His response is rather shocking though and it is clear that he is appealing to me as a man who would understand and support his corner. His argument is that he came home from work and gave his wife some money and “told her to cook”. He then went out for a drink and when he came back, the food was not ready. He then said: “So that is why I gave her a beating, you can understand that can´t you?” I had to say I did not agree with his reaction and now needed to take the mum and the children with us as his two daughters were in our Centre and were very upset.
On safe arrival at our Centre the more formal investigation begins and our friend Juan Carlos begins to write out a short report and then it is planned that he and Ben take her and the youngest girl to the court to make the allegation and seek an injunction so that the husband is not able to return to the room where they all live. We know it will take about 6 hours and, at this point, it is already quite late.
The two older girls are coping but distracted as there is a girl’s sleepover in the Centre tonight and so they can stay there and enjoy the activities planned with the other girls. I pop my head in to say goodnight and am swamped with lots of hugs and kisses and have to say I am sorry I can´t stay and talk about girl things but maybe another time. This leads to squeals and excitement and I back out of the room and close the door.
I now need to get the two boys, 8 and 10, to our Protection Home as the mum has agreed we can offer them all a safe place to stay for the weekend until the police go to their home and inform the father that he needs to vacate and allow them to return on Sunday.
The boys have no other clothes to wear and so they will have to put up with wearing the same clothes, which I don´t think will be too much of an issue until we get them something to last through till Sunday. They both look filthy and so we take them into the shower and the excitement of having their first shower with hot water is evident as the two dance around in the shower for ages before coming out and climbing into bed. I find two teddies and go back in to ask them if they wouldn´t mind looking after them for the night as the teddies have nowhere to sleep. The outstretched arms said it all and soon they were fast asleep and I could return home while staff and volunteers watched over the boys until the mum joined them from the court.
The next day I am told that the boys woke up when the mum got in around 4am and went and had another shower. The mum then had a shower and told us of her joy of having her first hot shower in 29 years. It was a special time indeed and good to know they were all now safe, and thanks to your support for this home we could make this happen. The home is not yet open but we are able to use it for emergency situations like this.
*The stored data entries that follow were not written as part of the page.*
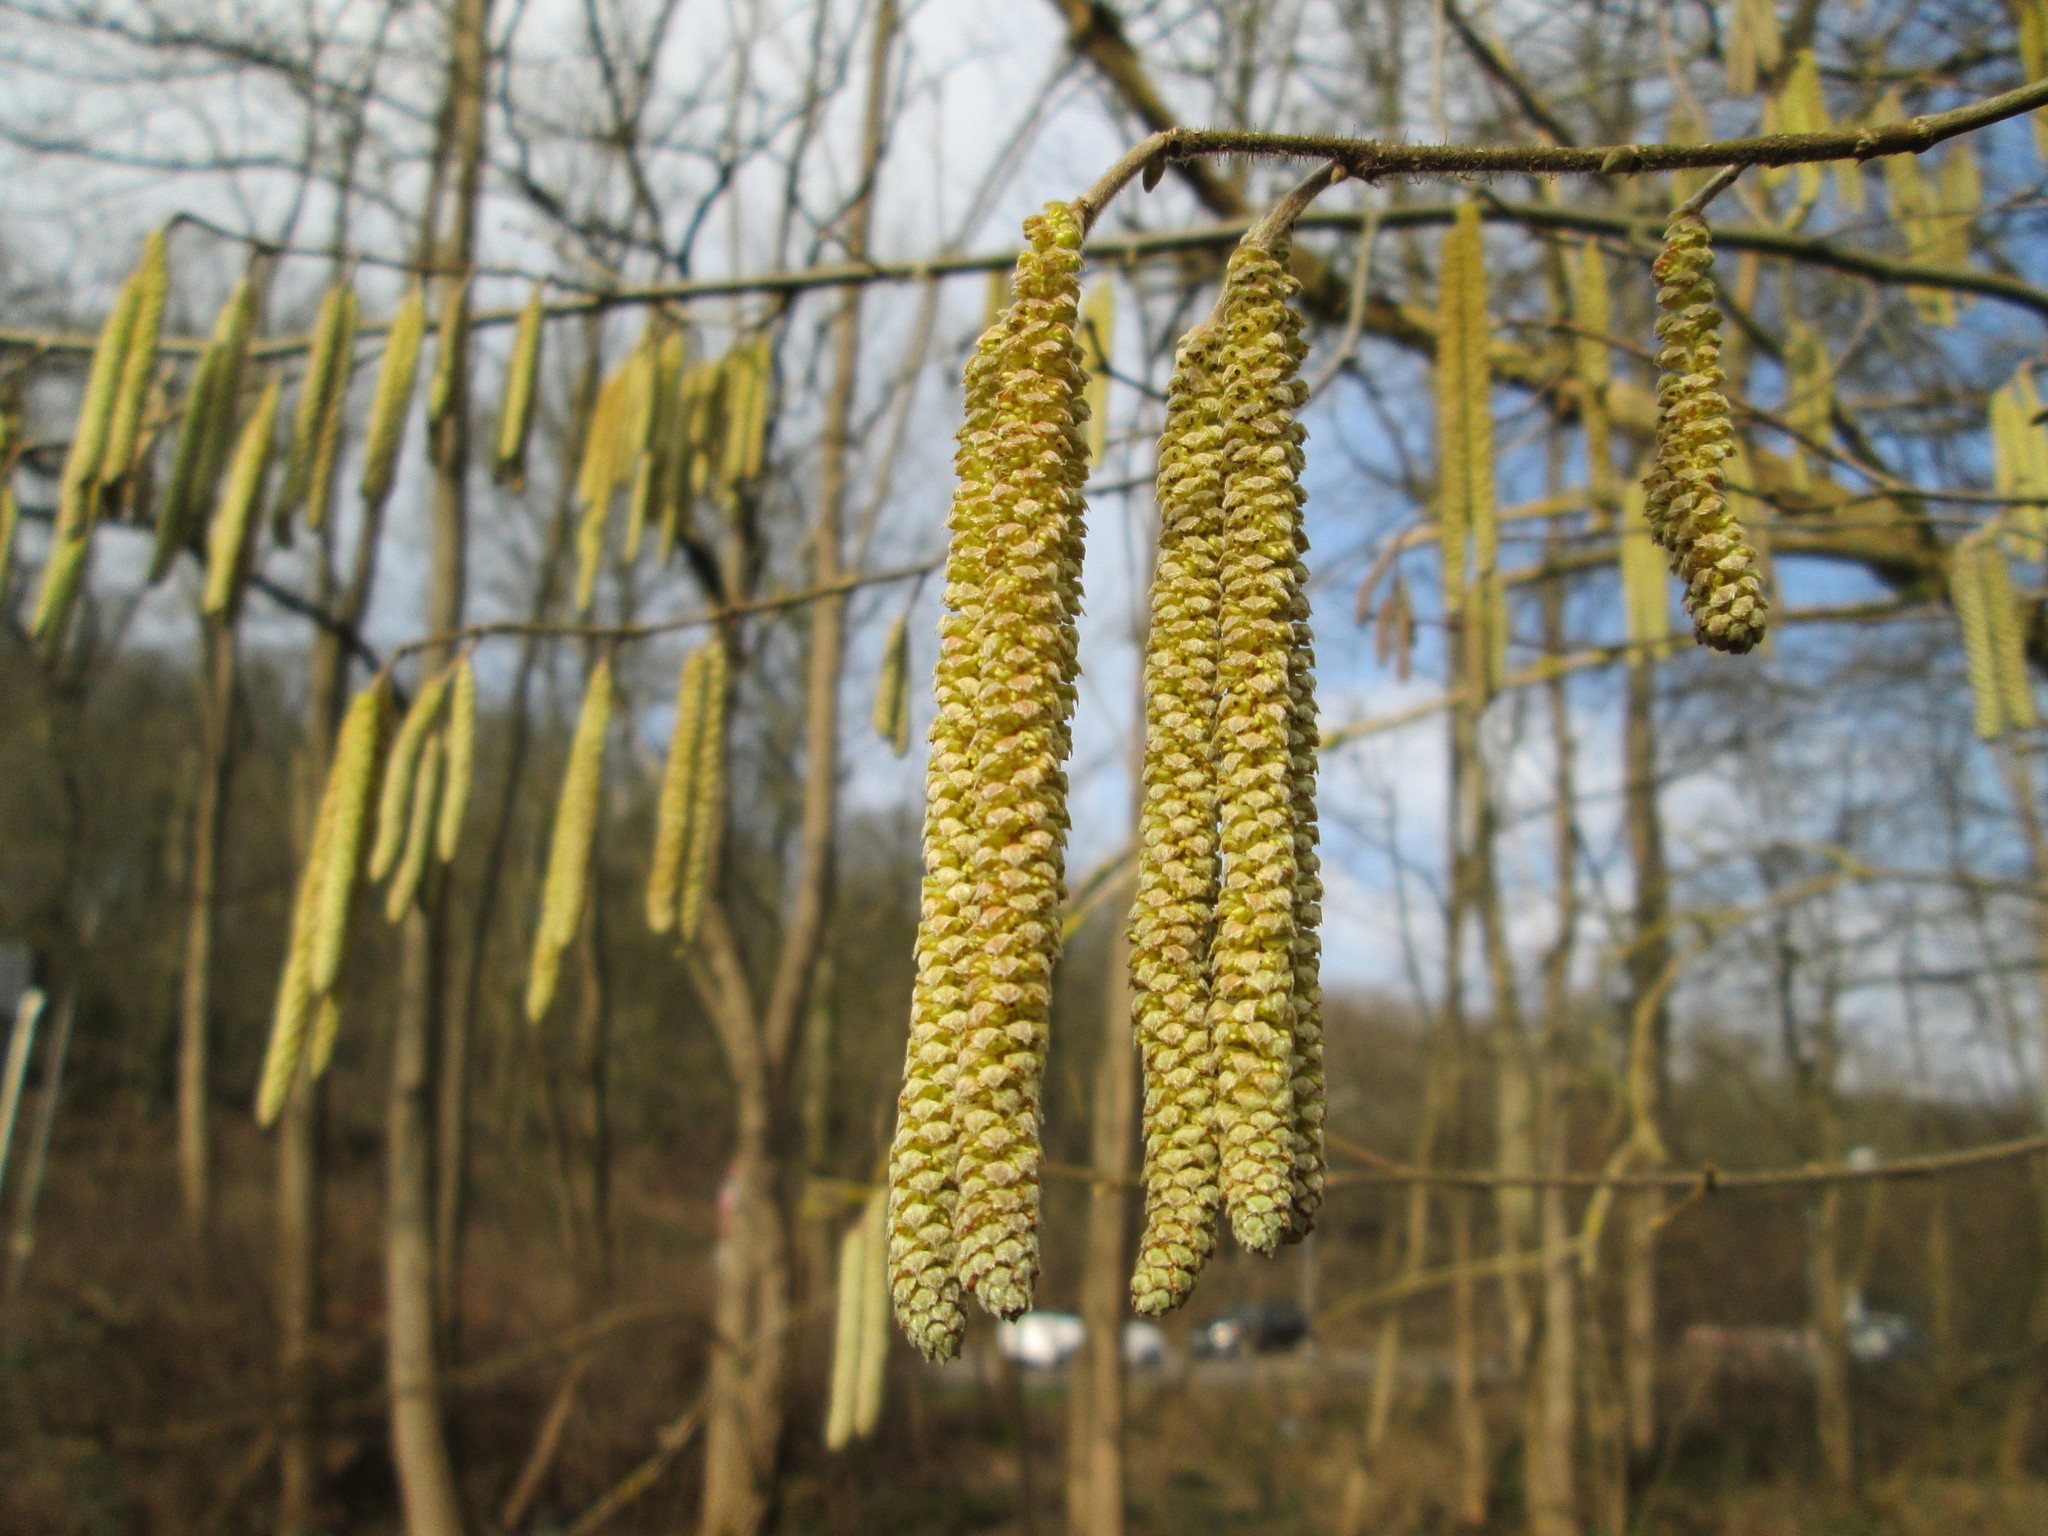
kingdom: Plantae
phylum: Tracheophyta
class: Magnoliopsida
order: Fagales
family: Betulaceae
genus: Corylus
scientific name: Corylus avellana
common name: European hazel
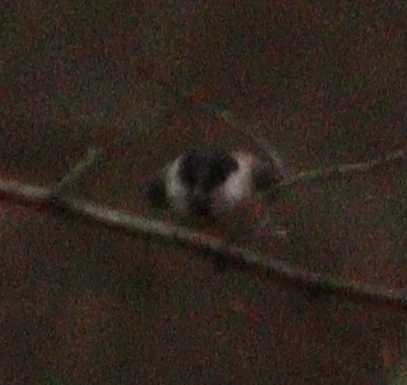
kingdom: Animalia
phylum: Chordata
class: Aves
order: Passeriformes
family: Paridae
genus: Poecile
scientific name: Poecile palustris
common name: Marsh tit
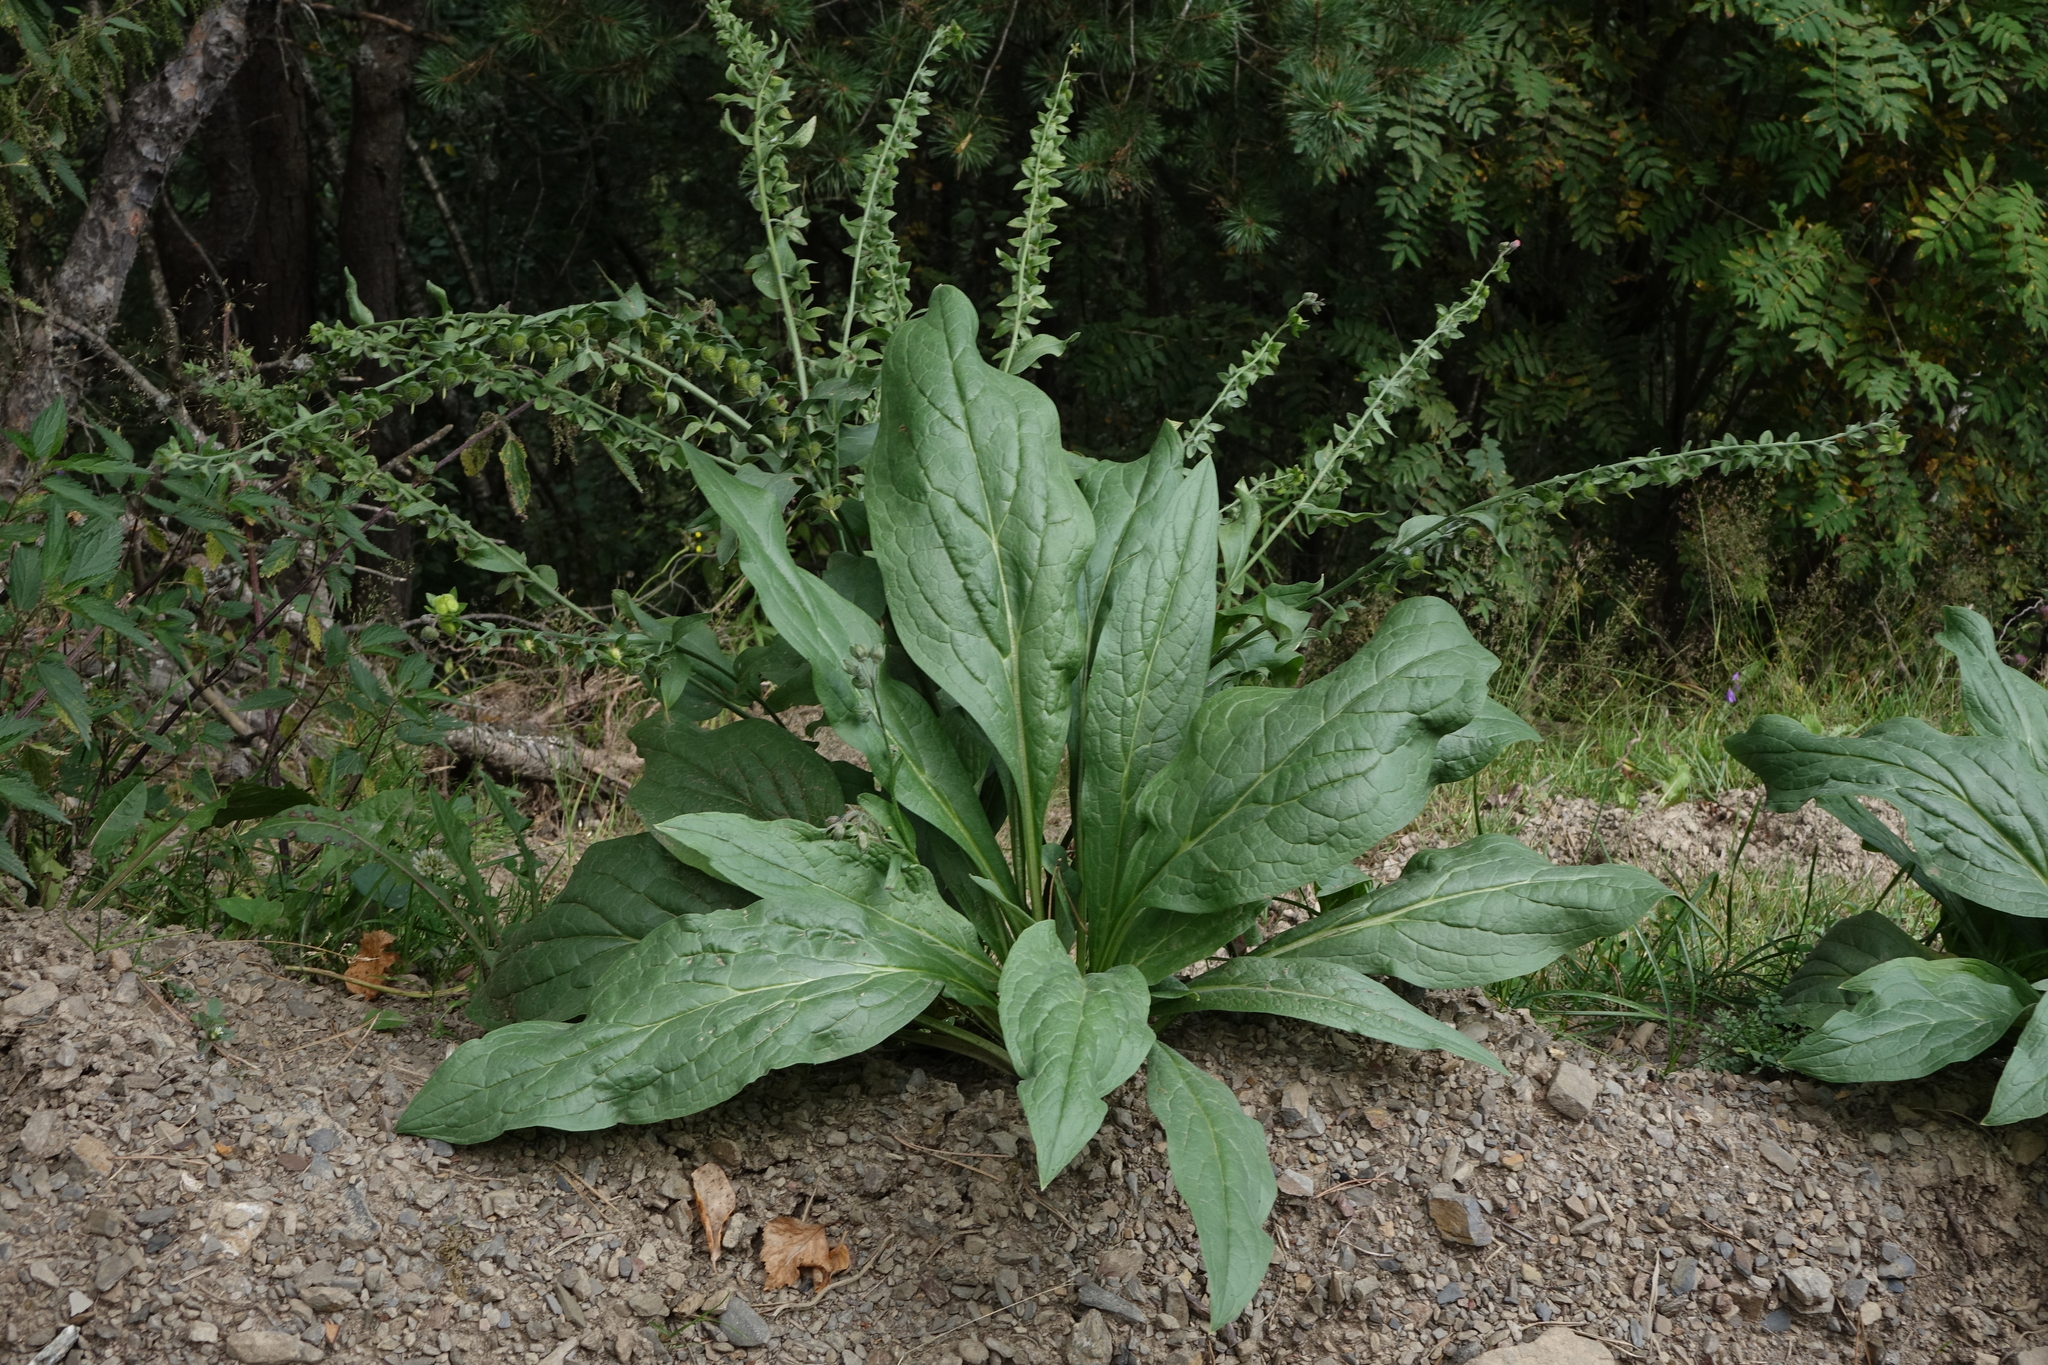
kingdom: Plantae
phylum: Tracheophyta
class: Magnoliopsida
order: Boraginales
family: Boraginaceae
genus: Cynoglossum
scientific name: Cynoglossum creticum
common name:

Thankfully we were able to take the family back to their home yesterday, as the father had already moved out and so we know they are now much safer. The challenge is how they are going to live as I am sure the father will not be that keen on bringing in any money for his wife and 5 children. It is our task for today as well as check on many other families and children at risk, but we love what we do and thanks to your support can do this every day. THANK YOU.